SOCIETÀ
Europa, la minaccia dell'estrema destra
Roetha vicino Leipzig, 14 novembre 3013. Manifestanti di estrema destra protestano contro il progetto di un centro per rifugiati. Foto: Reuters/Thomas Peter
Vecchia minaccia, nuovo approccio è il sintetico titolo del rapporto elaborato da dieci Paesi europei (Svezia, Regno Unito, Paesi Bassi, Norvegia, Finlandia, Danimarca, Germania, Polonia, Ungheria, Slovacchia) e varato ufficialmente a metà febbraio a Stoccolma. La “vecchia minaccia”, in effetti, la conosciamo bene perché ha segnato la storia del XX secolo nel nostro continente, e non solo: si tratta infatti di quei movimenti di estrema destra che, soprattutto negli ultimi anni, sono spesso sfuggiti ai radar dei media e che poi rischiano di erompere in modo tragico e deflagrante come è avvenuto nel 2011 con gli attentati di Anders Behring Breivik in Norvegia.
Proprio la sistematica sottovalutazione del fenomeno è stata del resto al centro dell'incontro di Stoccolma: se sull'ascesa di Alba Dorata in Grecia molto si è scritto e detto (con quale efficacia è poi da vedere), non molti sanno, per esempio, che in Germania ci sarebbero attualmente oltre 20.000 estremisti di destra, la metà dei quali – secondo gli investigatori tedeschi – potenzialmente violenti. Non a caso il mese scorso Cecilia Malmström, commissario europeo per gli affari interni, ha affermato pubblicamente che oggi la minaccia più grossa per l'Unione europea è rappresentata proprio dalla destra estremista. Per questo, nel corso dei laboratori che hanno accompagnato la riunione svedese, si è molto insistito su una mappatura più approfondita del fenomeno, che consenta di mettere a punto misure preventive e metodi di intervento coordinati. E il rapporto siglato a Stoccolma, prima fase di un programma che include, entro la fine dell'anno una sorta di “manuale pratico” e una strategia comunicativa studiata per la rete, indica già alcuni punti che i governi europei dovrebbero affrontare al più presto.
In primo luogo si auspica una legislazione che da un lato riconosca a chi è stato oggetto di aggressione da parte di estremisti di destra lo status di vittima di un “crimine d'odio” (hate crime), dall'altro inasprisca le pene per questi reati.

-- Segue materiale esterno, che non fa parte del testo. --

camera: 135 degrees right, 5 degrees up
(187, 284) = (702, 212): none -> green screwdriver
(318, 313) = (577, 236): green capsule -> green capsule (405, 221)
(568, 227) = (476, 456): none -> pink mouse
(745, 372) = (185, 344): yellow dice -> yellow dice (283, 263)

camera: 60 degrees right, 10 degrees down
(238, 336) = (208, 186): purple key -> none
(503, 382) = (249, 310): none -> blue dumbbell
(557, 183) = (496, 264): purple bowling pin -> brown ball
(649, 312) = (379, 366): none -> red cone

L'Unione europea potrebbe qui avere un ruolo importante, fornendo parametri chiari e condivisi per l'elaborazione di nuove leggi.
Un altro punto su cui i rappresentanti dei dieci Paesi riuniti a Stoccolma pensano che sia necessario investire risorse adeguate è la messa a punto di programmi che consentano agli estremisti di destra, spesso invischiati in profondità all'interno dei movimenti, di uscirne e di ricominciare una vita al riparo da pericolose “ricadute”. Esperimenti di questo tipo sono già stati avviati con successo in Svezia e in Germania, ma dovrebbero essere estesi anche ad altri Paesi come il Regno Unito, dove un grande dibattito ha seguito il processo al giovane neonazista ucraino Pavlo Lapshyn, condannato a 40 anni di carcere per avere cercato di innescare un conflitto razziale nella regione di Birmingham, ma dove poche misure concrete sono state finora prese in proposito.

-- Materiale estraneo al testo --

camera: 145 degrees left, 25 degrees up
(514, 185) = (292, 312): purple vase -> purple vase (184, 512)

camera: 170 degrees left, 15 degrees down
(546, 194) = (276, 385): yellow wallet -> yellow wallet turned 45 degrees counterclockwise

Infine, il rapporto sottolinea la necessità di limitare e contrastare l'impatto che le manifestazioni di estrema destra possono avere sulle comunità locali, un impatto – si potrebbe aggiungere – particolarmente incisivo in un momento di grande fragilità sociale qual è quello determinato dalla attuale situazione economica. Nel documento si parla dunque di “mettere in atto deterrenti dotati di attrattive tali da tenere lontani i giovani dai movimenti di estrema destra” e di “individuare finanziamenti a lungo termine che rendano sostenibili ed efficaci le azioni di contrasto all'estremismo di destra”, ma mancano esempi di interventi concreti che possano controbilanciare l'influenza esercitata da una propaganda di rabbia e di rivendicazione su giovani che sentono di essere stati toccati nei loro diritti fondamentali.
L'unico esempio citato (un esperimento condotto – pare con risultati positivi – in Norvegia, dove i ragazzi a rischio sono stati introdotti alla pratica dello snowboarding) appare quantomeno limitato rispetto alla portata potenziale di un fenomeno che non si può non connettere alla crisi economica mondiale e alle grandi migrazioni legate alla globalizzazione. Né il rapporto chiarisce perché alla sua elaborazione non abbiano preso parte Paesi come la Grecia, la Francia o la stessa Italia, dove l'estremismo di destra si è rivelato negli ultimi anni attivo e influente. Punti deboli che dovranno essere affrontati, se effettivamente si vuole rispondere in modo efficace a un pericolo che insidia l'Europa.